Kirill Petrenko has been chief conductor and artistic director of the Berliner Philharmoniker since the 2019/20 season. Born in Omsk in Siberia, he received his training first in his home town and later in Austria. He established his conducting career in opera with positions at the Meininger Theater and the Komische Oper Berlin. From 2013 to 2020, Kirill Petrenko was general music director of Bayerische Staatsoper.
He has also made guest appearances at the world’s leading opera houses, including Wiener Staatsoper, Covent Garden in London, the Opéra national in Paris, the Metropolitan Opera in New York and at the Bayreuth Festival. Moreover, he has conducted the major international symphony orchestras – in Vienna, Munich, Dresden, Paris, Amsterdam, London, Rome, Chicago, Cleveland and Israel. Since his debut in 2006, a variety of programmatic themes have emerged in his work together with the Berliner Philharmoniker. These include work on the orchestra’s core Classical-Romantic repertoire, most notably with Beethoven’s Ninth Symphony when he took up his post. Unjustly forgotten composers such as Josef Suk and Erich Wolfgang Korngold are another of Kirill Petrenko’s interests. Russian works are also highlighted, with performances of Tchaikovsky’s operas Mazeppa, Iolanta and The Queen of Spades attracting particular attention recently.
“Her combination of technical ease, colouristic range and sheer power has always been remarkable,” the Financial Times wrote about Yuja Wang, “but these days there is an ever-greater depth to her musicianship, drawing you into the world of each composer with compelling immediacy.” Yuja Wang’s international breakthrough came just one year before she had completed her studies with piano legend Gray Graffman at the Curtis Institute of Music in Philadelphia: in 2007, she stepped in at short notice for the famous Martha Argerich, playing to an enthusiastic audience in Boston.

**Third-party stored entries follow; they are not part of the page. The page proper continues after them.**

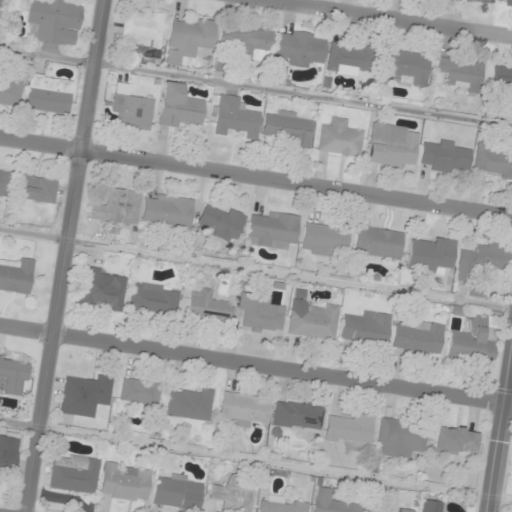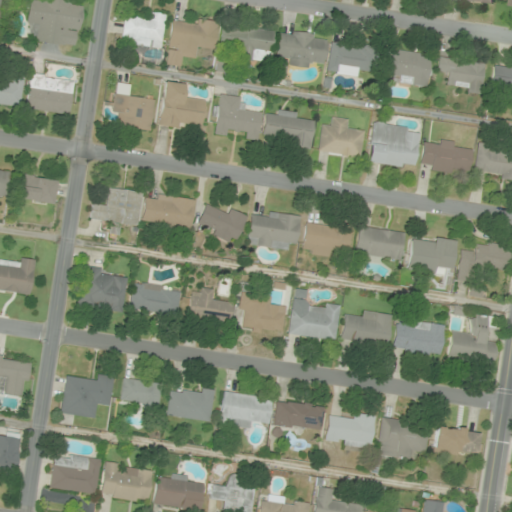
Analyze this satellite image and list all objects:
building: (484, 1)
building: (510, 3)
road: (394, 18)
building: (54, 21)
building: (143, 30)
building: (188, 39)
building: (248, 41)
building: (300, 48)
building: (350, 58)
building: (407, 66)
building: (460, 73)
building: (11, 91)
building: (48, 93)
building: (179, 107)
building: (128, 110)
building: (235, 117)
building: (289, 128)
building: (340, 139)
building: (393, 144)
building: (446, 156)
building: (493, 160)
road: (256, 174)
building: (3, 182)
building: (35, 188)
building: (117, 207)
building: (167, 211)
building: (220, 221)
building: (271, 230)
building: (323, 239)
building: (378, 243)
building: (430, 254)
road: (68, 256)
building: (481, 260)
building: (15, 276)
building: (101, 290)
building: (154, 298)
building: (207, 307)
building: (260, 312)
building: (314, 321)
building: (366, 328)
building: (418, 338)
building: (471, 343)
road: (255, 366)
building: (13, 375)
building: (140, 392)
building: (85, 395)
building: (189, 403)
building: (243, 409)
building: (297, 415)
building: (350, 430)
building: (401, 438)
building: (455, 440)
road: (502, 448)
building: (9, 452)
building: (74, 474)
building: (125, 482)
building: (177, 492)
building: (233, 496)
building: (332, 503)
building: (282, 504)
building: (432, 505)
building: (385, 509)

Since then, she has won worldwide acclaim for her bravura, technical assurance, and charismatic stage presence. She made her debut with the Berliner Philharmoniker in 2015 with Prokofiev’s Second Piano Concerto, one of the most challenging pieces in the piano literature. In November 2017, she accompanied the orchestra and Simon Rattle on their tour of Asia, and in 2018 she toured with the orchestra again, this time under the direction of Kirill Petrenko, to equally enthusiastic acclaim. Yuja Wang also regularly gives solo recitals in the music capitals of Asia, Europe and North America. “Listening to her is to re-examine your ideas about how well one can play the piano in the first place,” wrote the San Francisco Chronicle. Next Saturday, Yuja Wang can be heard for the first time at the Waldbühne with the Berliner Philharmoniker.